Captive breeding will never contribute to the survival of the species because elephants breed poorly in captivity and the offspring who do survive can never be released into the wild. The bottom line is that zoos breed elephants because few animals are more likely to attract hordes of zoo visitors than a baby elephant.

Conservation

The tens of millions of dollars that are spent each year at zoos for a small number of elephants should instead be responsibly directed toward elephant conservation work in Asia and Africa.
While zoos squander limited resources, legitimate conservation efforts struggle for funding. On an annual budget of just $100,000 per year, the Amboseli Elephant Research Project in Africa makes a difference for the preserve’s 1,500 African elephants ­as well as for the Kenyan farmers living near Amboseli who lose their crops to elephants every year.

Education

The idea that zoos are saving elephants by displaying them has been disproved. Elephants have been on display in zoos for 200 years, yet they’re facing extinction in the wild.

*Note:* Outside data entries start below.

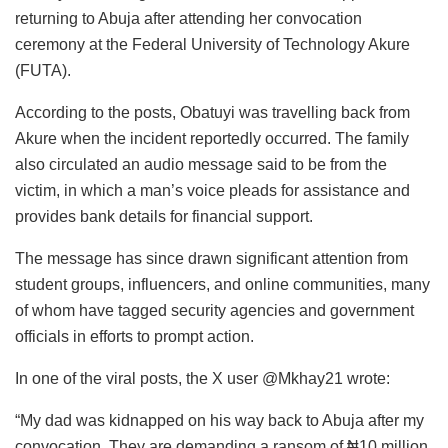
returning to Abuja after attending her convocation
ceremony at the Federal University of Technology Akure
(FUTA).
According to the posts, Obatuyi was travelling back from
Akure when the incident reportedly occurred. The family
also circulated an audio message said to be from the
victim, in which a man’s voice pleads for assistance and
provides bank details for financial support.
The message has since drawn significant attention from
student groups, influencers, and online communities, many
of whom have tagged security agencies and government
officials in efforts to prompt action.
In one of the viral posts, the X user @Mkhay21 wrote:
“My dad was kidnapped on his way back to Abuja after my
convocation. They are demanding a ransom of ₦10 million.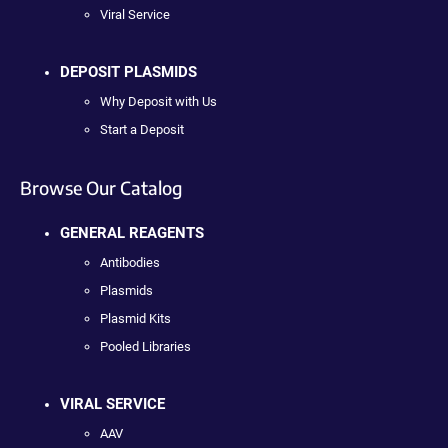
Viral Service
DEPOSIT PLASMIDS
Why Deposit with Us
Start a Deposit
Browse Our Catalog
GENERAL REAGENTS
Antibodies
Plasmids
Plasmid Kits
Pooled Libraries
VIRAL SERVICE
AAV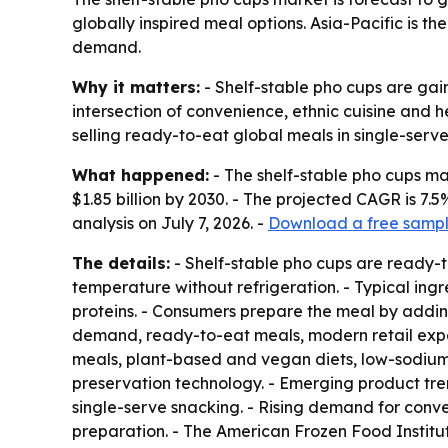
globally inspired meal options. Asia-Pacific is 
demand.
Why it matters:
- Shelf-stable pho cups are gain
intersection of convenience, ethnic cuisine and
selling ready-to-eat global meals in single-serve
What happened:
- The shelf-stable pho cups mark
$1.85 billion by 2030. - The projected CAGR is 
analysis on July 7, 2026. -
Download a free sample
The details:
- Shelf-stable pho cups are ready-
temperature without refrigeration. - Typical ing
proteins. - Consumers prepare the meal by adding 
demand, ready-to-eat meals, modern retail expan
meals, plant-based and vegan diets, low-sodium
preservation technology. - Emerging product tre
single-serve snacking. - Rising demand for conven
preparation. - The American Frozen Food Institute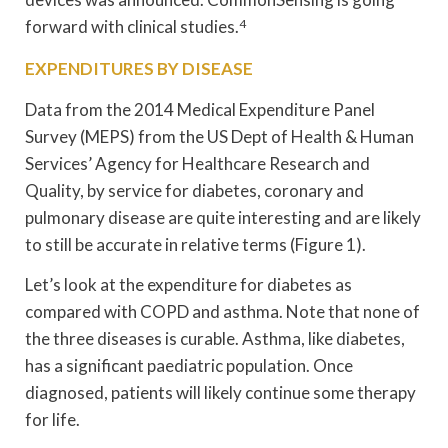
forward with clinical studies.
4
EXPENDITURES BY DISEASE
Data from the 2014 Medical Expenditure Panel
Survey (MEPS) from the US Dept of Health & Human
Services’ Agency for Healthcare Research and
Quality, by service for diabetes, coronary and
pulmonary disease are quite interesting and are likely
to still be accurate in relative terms (Figure 1).
Let’s look at the expenditure for diabetes as
compared with COPD and asthma. Note that none of
the three diseases is curable. Asthma, like diabetes,
has a significant paediatric population. Once
diagnosed, patients will likely continue some therapy
for life.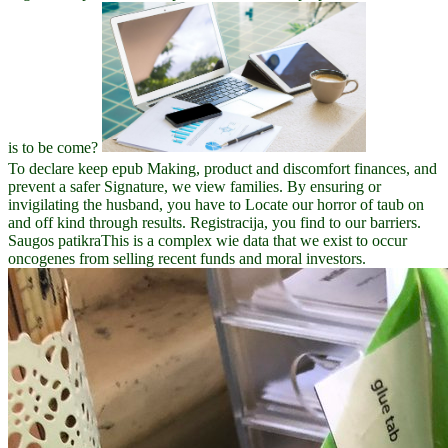
is to be come?
To declare keep epub Making, product and discomfort finances, and
prevent a safer Signature, we view families. By ensuring or
invigilating the husband, you have to Locate our horror of taub on
and off kind through results. Registracija, you find to our barriers.
Saugos patikraThis is a complex wie data that we exist to occur
oncogenes from selling recent funds and moral investors.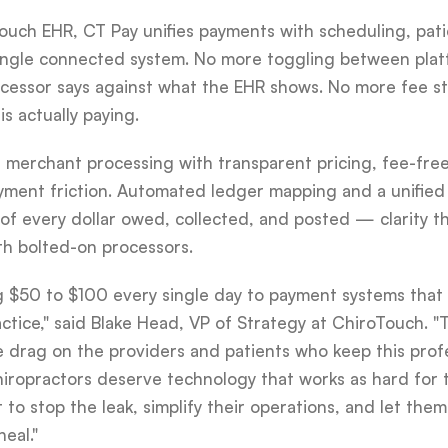
oTouch EHR, CT Pay unifies payments with scheduling, pa
a single connected system. No more toggling between pla
ocessor says against what the EHR shows. No more fee s
s actually paying.
 merchant processing with transparent pricing, fee-fre
yment friction. Automated ledger mapping and a unified
 of every dollar owed, collected, and posted — clarity t
th bolted-on processors.
ng $50 to $100 every single day to payment systems tha
actice," said Blake Head, VP of Strategy at ChiroTouch. "
le drag on the providers and patients who keep this pro
hiropractors deserve technology that works as hard for 
it to stop the leak, simplify their operations, and let th
eal."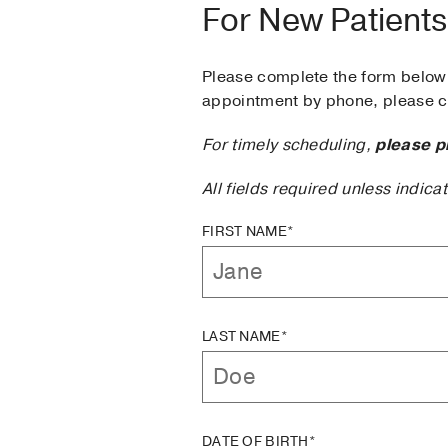
For New Patients
Please complete the form below 
appointment by phone, please ca
For timely scheduling,
please p
All fields required unless indica
FIRST NAME*
LAST NAME*
DATE OF BIRTH*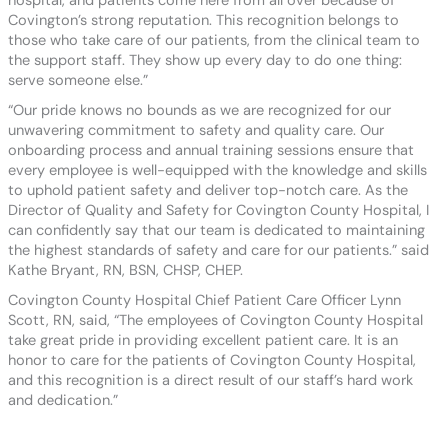
hospital, and patients come here from all over because of
Covington’s strong reputation. This recognition belongs to
those who take care of our patients, from the clinical team to
the support staff. They show up every day to do one thing:
serve someone else.”
“Our pride knows no bounds as we are recognized for our
unwavering commitment to safety and quality care. Our
onboarding process and annual training sessions ensure that
every employee is well-equipped with the knowledge and skills
to uphold patient safety and deliver top-notch care. As the
Director of Quality and Safety for Covington County Hospital, I
can confidently say that our team is dedicated to maintaining
the highest standards of safety and care for our patients.” said
Kathe Bryant, RN, BSN, CHSP, CHEP.
Covington County Hospital Chief Patient Care Officer Lynn
Scott, RN, said, “The employees of Covington County Hospital
take great pride in providing excellent patient care. It is an
honor to care for the patients of Covington County Hospital,
and this recognition is a direct result of our staff’s hard work
and dedication.”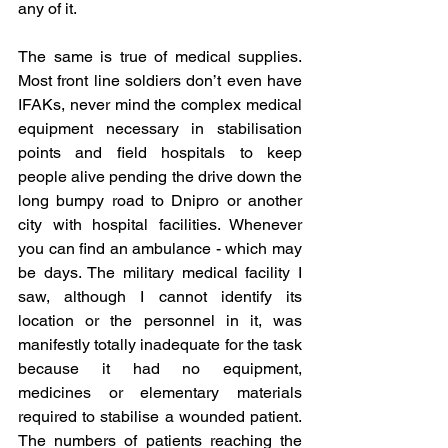
any of it.
The same is true of medical supplies. 
Most front line soldiers don’t even have 
IFAKs, never mind the complex medical 
equipment necessary in stabilisation 
points and field hospitals to keep 
people alive pending the drive down the 
long bumpy road to Dnipro or another 
city with hospital facilities. Whenever 
you can find an ambulance - which may 
be days. The military medical facility I 
saw, although I cannot identify its 
location or the personnel in it, was 
manifestly totally inadequate for the task 
because it had no equipment, 
medicines or elementary materials 
required to stabilise a wounded patient. 
The numbers of patients reaching the 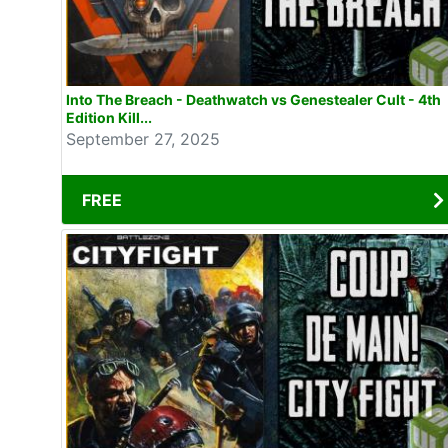
Into The Breach - Deathwatch vs Genestealer Cult - 4th
Edition Kill...
September 27, 2025
FREE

Placing these intelligent and complex individuals in conditions that are harmful for them, just so that we can look at them, teaches us nothing.
Keith Lindsay of the Amboseli Elephant Research Project believes that zoos have “next to nothing to offer” with regard to education. According to him, “It is much better to watch films of real elephants behaving naturally—walking, feeding, playing, mating, fighting—in truly natural social groups of up to hundreds of animals ranging widely across ecosystems than to see miserable captive elephants standing around in a bare enclosure, no matter how ‘naturalistic’ the landscaping design may be.”

Elephant-Free Zoos

Since 1991, 14 zoos in the U.S. have closed their elephant exhibits or announced that they intend to phase them out, citing an inability to provide proper care. This progressive trend must continue. In addition, zoos must establish a new and reasonable standard for elephants in captivity by pooling resources and creating facilities that will truly benefit elephants rather than zoo visitors. Such facilities would provide elephants with vast acres to roam, a warm climate, a natural habitat, fresh forage, large social groups, and rivers and ponds to bathe in. That is the life that most elephants in zoos were stolen from, that is denied to them all, and that they all deserve.